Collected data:
>>
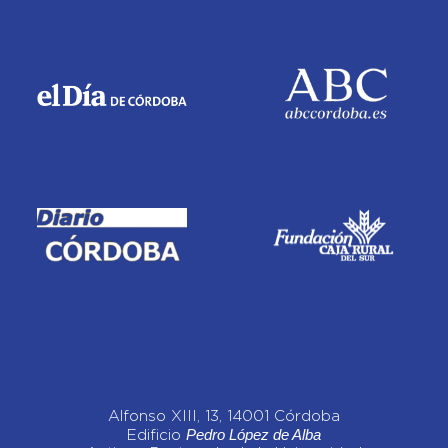
Alfonso XIII, 13, 14001 Córdoba
Pedro López de Alba
Edificio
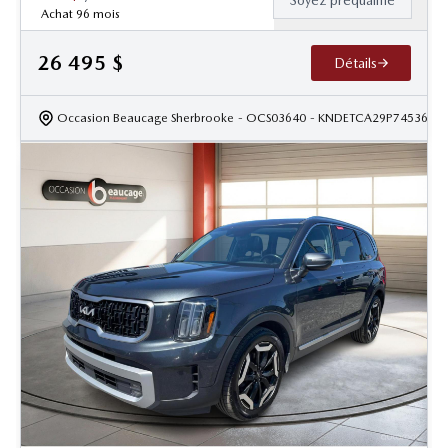
Soyez préqualifié
Achat 96 mois
26 495
$
Détails
Occasion Beaucage Sherbrooke
- OCS03640
- KNDETCA29P7453680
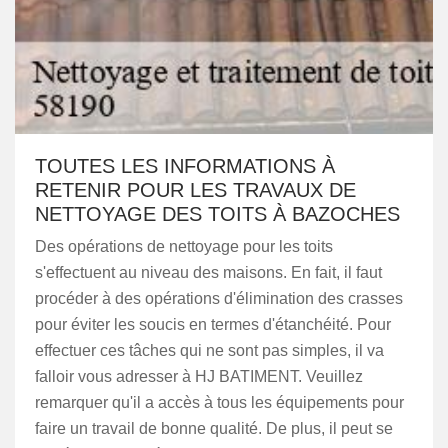
TOUTES LES INFORMATIONS À
RETENIR POUR LES TRAVAUX DE
NETTOYAGE DES TOITS À BAZOCHES
Des opérations de nettoyage pour les toits
s'effectuent au niveau des maisons. En fait, il faut
procéder à des opérations d'élimination des crasses
pour éviter les soucis en termes d'étanchéité. Pour
effectuer ces tâches qui ne sont pas simples, il va
falloir vous adresser à HJ BATIMENT. Veuillez
remarquer qu'il a accès à tous les équipements pour
faire un travail de bonne qualité. De plus, il peut se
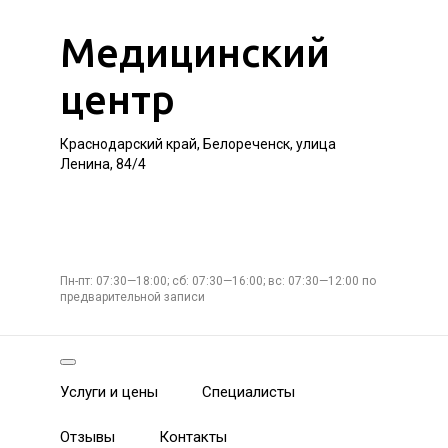
Медицинский
центр
Краснодарский край, Белореченск, улица
Ленина, 84/4
Пн-пт: 07:30—18:00; сб: 07:30—16:00; вс: 07:30—12:00 по
предварительной записи
Услуги и цены
Специалисты
Отзывы
Контакты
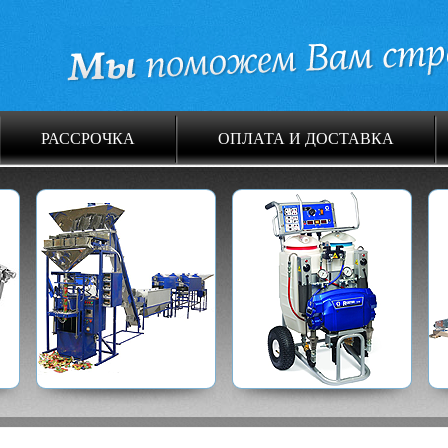
РАССРОЧКА
ОПЛАТА И ДОСТАВКА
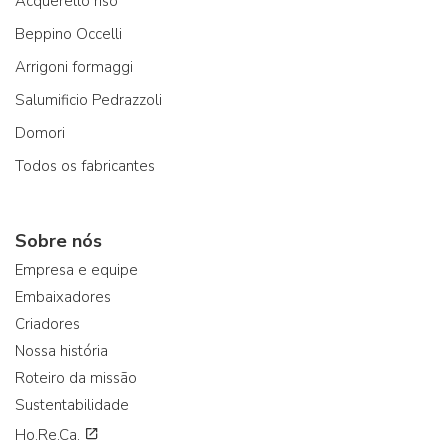
Acquerello riso
Beppino Occelli
Arrigoni formaggi
Salumificio Pedrazzoli
Domori
Todos os fabricantes
Sobre nós
Empresa e equipe
Embaixadores
Criadores
Nossa história
Roteiro da missão
Sustentabilidade
Ho.Re.Ca.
<<
Instructions for the task
Output the records above as they stand, from the first line to the line with "NETTOYAGE DES TOITS À BAZOCHES", inclusive, and exclude the pictures.

Response to the task
Alfonso XIII, 13, 14001 Córdoba
Pedro López de Alba
Edificio
Soyez préqualifié
Achat 96 mois
26 495
$
Détails
Occasion Beaucage Sherbrooke
- OCS03640
- KNDETCA29P7453680
TOUTES LES INFORMATIONS À
RETENIR POUR LES TRAVAUX DE
NETTOYAGE DES TOITS À BAZOCHES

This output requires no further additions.